Behavioural Neurobiology – Neurobiology of Drug Abuse
About the research
Dr. Uri Shalev, head of the laboratory for Studies of the Neurobiology of Drug Abuse and Relapse in the Dept. of Psychology and the Centre for Studies in Behavioural Neurobiology (CSBN), is searching for candidates for MA/PhD in Psychology that will join a team of enthusiastic graduate and undergraduate students.
The research project aims to elucidate the neuronal mechanisms that underlie the effect of exposure to chronic stress on relapse to heroin and cocaine seeking following prolonged abstinence, using animal models and state-of-the-art behavioural and neurobiological techniques.
The research will be conducted in the Shalev laboratory at the Richard J. Renaud Science Complex. Students also have access to shared research resources in the CSBN. Techniques that are commonly used in the laboratory include drug self-administration, rodent mazes and cognitive assessments, immunohistochemistry, protein analyses (e.g., Western blots), in vivo microdialysis combined with HPLC systems, chemogenetic manipulations (DREADDs), and many more techniques through collaborations (e.g., electrophysiological recordings).

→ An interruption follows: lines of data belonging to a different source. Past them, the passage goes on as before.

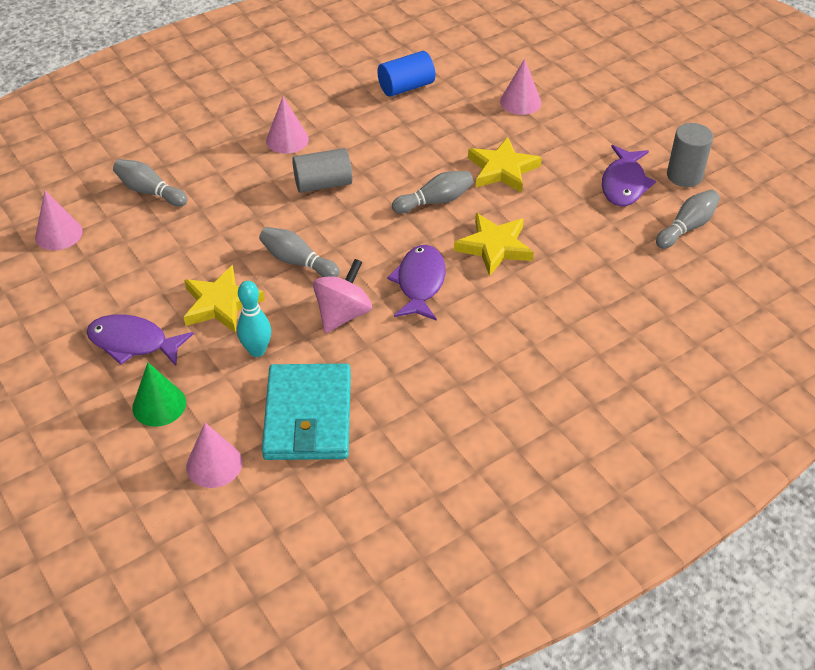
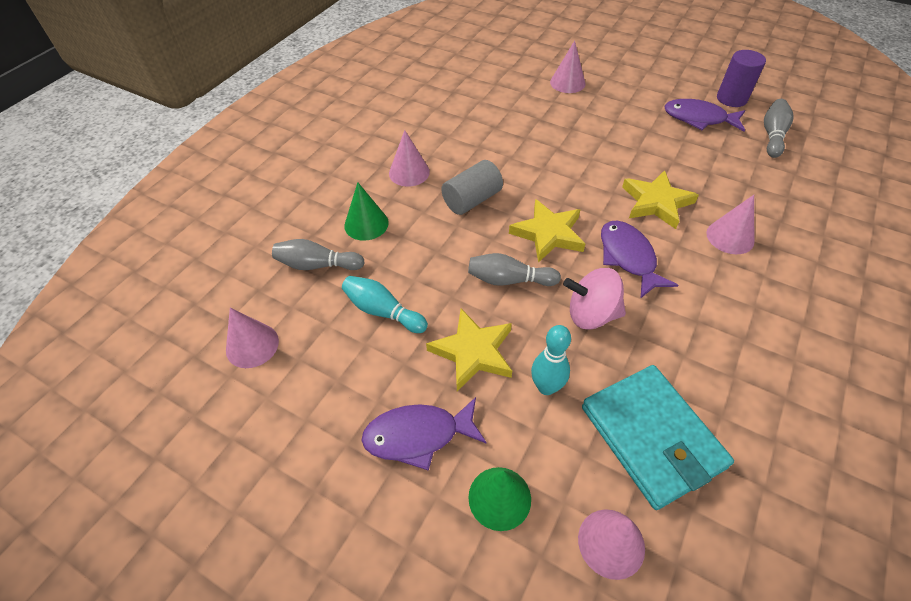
camera: 25 degrees left, 5 degrees up
pink spinning top [313,259,372,333] -> pink spinning top turned 90 degrees counterclockwise [563,268,626,330]
blue cylinder [377,51,435,97] -> none
grey bowling pin [392,171,474,213] -> none
yellow star [468,137,542,193] -> yellow star moved to [509,199,585,263]
purple fish [602,145,656,206] -> purple fish turned 120 degrees clockwise [664,99,745,131]
grey cylinder [667,123,713,187] -> purple cylinder [717,50,766,107]
none -> turquoise bowling pin [342,276,428,333]
none -> green cone [344,182,389,241]
none -> pink cone [706,195,754,254]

Graduate students at the CSBN have the opportunity to attend lectures, seminars and workshops offered at Concordia or other institutions in Montreal by leading researchers in the field of Behavioural Neurobiology and Psychology. Attendance in at least one national and one international conference per year is encouraged, and travel expenses are typically fully funded.
Graduate students at the Dept. of Psychology are guaranteed $17,500 annually throughout their studies, but financial support might increase depending on available funding. This support may include internal and external scholarships and awards, teaching assistance salary, and direct support from the supervisor.
Candidates for the MA program (Research Option) should have an undergraduate honours degree, or its equivalent, in Psychology or closely related discipline (e.g., Exercise Science, Biology, or Neuroscience). The candidate is expected to be inquisitive, enthusiastic, and dedicated to basic science research that requires fast learning of new techniques. Previous experience with animal research is desirable but not mandatory. Fast-tracking into the PhD program is an option for outstanding candidates.
Candidates for the PhD program (Research Option) should have a Master’s degree in Psychology or closely related discipline. Previous experience with neurobiological/neuropharmacological animal research is essential.